TO DO
Could you return the listing below line for line, leaving every entry unchanged?

— Begin —

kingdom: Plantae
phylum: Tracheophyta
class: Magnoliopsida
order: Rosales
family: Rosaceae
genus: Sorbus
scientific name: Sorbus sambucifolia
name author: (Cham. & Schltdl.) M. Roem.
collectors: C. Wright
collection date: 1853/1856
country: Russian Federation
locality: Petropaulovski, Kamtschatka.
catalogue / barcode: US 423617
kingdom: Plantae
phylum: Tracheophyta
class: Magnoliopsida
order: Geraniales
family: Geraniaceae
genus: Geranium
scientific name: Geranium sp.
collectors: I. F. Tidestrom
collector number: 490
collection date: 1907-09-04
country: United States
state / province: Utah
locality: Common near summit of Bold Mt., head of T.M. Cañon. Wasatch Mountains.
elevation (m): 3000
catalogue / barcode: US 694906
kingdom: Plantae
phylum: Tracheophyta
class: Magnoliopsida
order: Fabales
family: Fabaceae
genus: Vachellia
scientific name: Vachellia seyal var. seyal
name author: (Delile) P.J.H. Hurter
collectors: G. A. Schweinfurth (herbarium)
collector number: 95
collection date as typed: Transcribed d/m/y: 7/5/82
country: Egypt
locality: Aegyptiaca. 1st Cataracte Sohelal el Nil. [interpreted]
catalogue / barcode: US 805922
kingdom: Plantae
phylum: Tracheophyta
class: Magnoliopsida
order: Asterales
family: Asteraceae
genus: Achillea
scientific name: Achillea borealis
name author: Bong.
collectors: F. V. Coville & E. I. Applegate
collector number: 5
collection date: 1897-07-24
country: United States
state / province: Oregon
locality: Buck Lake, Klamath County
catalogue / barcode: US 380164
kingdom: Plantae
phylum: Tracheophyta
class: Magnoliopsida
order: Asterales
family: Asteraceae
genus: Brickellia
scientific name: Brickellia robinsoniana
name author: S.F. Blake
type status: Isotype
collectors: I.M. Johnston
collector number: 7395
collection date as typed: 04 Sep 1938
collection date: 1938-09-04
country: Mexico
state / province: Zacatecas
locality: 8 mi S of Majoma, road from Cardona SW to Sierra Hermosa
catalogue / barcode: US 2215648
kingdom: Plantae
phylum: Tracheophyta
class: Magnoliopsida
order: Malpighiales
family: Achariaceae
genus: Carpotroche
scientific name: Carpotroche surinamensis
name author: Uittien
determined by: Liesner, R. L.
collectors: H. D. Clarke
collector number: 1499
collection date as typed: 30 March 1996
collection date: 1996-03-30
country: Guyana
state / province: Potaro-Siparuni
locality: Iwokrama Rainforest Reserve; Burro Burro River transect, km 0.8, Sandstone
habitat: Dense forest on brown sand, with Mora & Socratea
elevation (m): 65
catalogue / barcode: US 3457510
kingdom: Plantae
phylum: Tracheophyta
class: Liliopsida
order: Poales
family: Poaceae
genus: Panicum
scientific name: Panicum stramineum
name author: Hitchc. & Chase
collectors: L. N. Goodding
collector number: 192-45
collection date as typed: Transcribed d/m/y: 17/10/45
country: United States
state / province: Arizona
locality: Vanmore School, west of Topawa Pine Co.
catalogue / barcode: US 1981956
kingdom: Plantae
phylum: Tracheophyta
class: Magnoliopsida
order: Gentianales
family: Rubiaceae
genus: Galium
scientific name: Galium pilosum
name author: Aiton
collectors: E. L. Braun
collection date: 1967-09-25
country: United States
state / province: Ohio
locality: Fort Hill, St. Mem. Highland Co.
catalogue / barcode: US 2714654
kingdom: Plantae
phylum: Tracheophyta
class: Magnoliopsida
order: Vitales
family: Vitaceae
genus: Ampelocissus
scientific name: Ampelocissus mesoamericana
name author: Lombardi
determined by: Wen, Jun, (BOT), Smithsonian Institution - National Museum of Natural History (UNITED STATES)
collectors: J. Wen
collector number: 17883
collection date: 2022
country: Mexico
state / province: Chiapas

— End —

SOLUTION TO THIS PROBLEM
kingdom: Plantae
phylum: Tracheophyta
class: Magnoliopsida
order: Rosales
family: Rosaceae
genus: Sorbus
scientific name: Sorbus sambucifolia
name author: (Cham. & Schltdl.) M. Roem.
collectors: C. Wright
collection date: 1853/1856
country: Russian Federation
locality: Petropaulovski, Kamtschatka.
catalogue / barcode: US 423617
kingdom: Plantae
phylum: Tracheophyta
class: Magnoliopsida
order: Geraniales
family: Geraniaceae
genus: Geranium
scientific name: Geranium sp.
collectors: I. F. Tidestrom
collector number: 490
collection date: 1907-09-04
country: United States
state / province: Utah
locality: Common near summit of Bold Mt., head of T.M. Cañon. Wasatch Mountains.
elevation (m): 3000
catalogue / barcode: US 694906
kingdom: Plantae
phylum: Tracheophyta
class: Magnoliopsida
order: Fabales
family: Fabaceae
genus: Vachellia
scientific name: Vachellia seyal var. seyal
name author: (Delile) P.J.H. Hurter
collectors: G. A. Schweinfurth (herbarium)
collector number: 95
collection date as typed: Transcribed d/m/y: 7/5/82
country: Egypt
locality: Aegyptiaca. 1st Cataracte Sohelal el Nil. [interpreted]
catalogue / barcode: US 805922
kingdom: Plantae
phylum: Tracheophyta
class: Magnoliopsida
order: Asterales
family: Asteraceae
genus: Achillea
scientific name: Achillea borealis
name author: Bong.
collectors: F. V. Coville & E. I. Applegate
collector number: 5
collection date: 1897-07-24
country: United States
state / province: Oregon
locality: Buck Lake, Klamath County
catalogue / barcode: US 380164
kingdom: Plantae
phylum: Tracheophyta
class: Magnoliopsida
order: Asterales
family: Asteraceae
genus: Brickellia
scientific name: Brickellia robinsoniana
name author: S.F. Blake
type status: Isotype
collectors: I.M. Johnston
collector number: 7395
collection date as typed: 04 Sep 1938
collection date: 1938-09-04
country: Mexico
state / province: Zacatecas
locality: 8 mi S of Majoma, road from Cardona SW to Sierra Hermosa
catalogue / barcode: US 2215648
kingdom: Plantae
phylum: Tracheophyta
class: Magnoliopsida
order: Malpighiales
family: Achariaceae
genus: Carpotroche
scientific name: Carpotroche surinamensis
name author: Uittien
determined by: Liesner, R. L.
collectors: H. D. Clarke
collector number: 1499
collection date as typed: 30 March 1996
collection date: 1996-03-30
country: Guyana
state / province: Potaro-Siparuni
locality: Iwokrama Rainforest Reserve; Burro Burro River transect, km 0.8, Sandstone
habitat: Dense forest on brown sand, with Mora & Socratea
elevation (m): 65
catalogue / barcode: US 3457510
kingdom: Plantae
phylum: Tracheophyta
class: Liliopsida
order: Poales
family: Poaceae
genus: Panicum
scientific name: Panicum stramineum
name author: Hitchc. & Chase
collectors: L. N. Goodding
collector number: 192-45
collection date as typed: Transcribed d/m/y: 17/10/45
country: United States
state / province: Arizona
locality: Vanmore School, west of Topawa Pine Co.
catalogue / barcode: US 1981956
kingdom: Plantae
phylum: Tracheophyta
class: Magnoliopsida
order: Gentianales
family: Rubiaceae
genus: Galium
scientific name: Galium pilosum
name author: Aiton
collectors: E. L. Braun
collection date: 1967-09-25
country: United States
state / province: Ohio
locality: Fort Hill, St. Mem. Highland Co.
catalogue / barcode: US 2714654
kingdom: Plantae
phylum: Tracheophyta
class: Magnoliopsida
order: Vitales
family: Vitaceae
genus: Ampelocissus
scientific name: Ampelocissus mesoamericana
name author: Lombardi
determined by: Wen, Jun, (BOT), Smithsonian Institution - National Museum of Natural History (UNITED STATES)
collectors: J. Wen
collector number: 17883
collection date: 2022
country: Mexico
state / province: Chiapas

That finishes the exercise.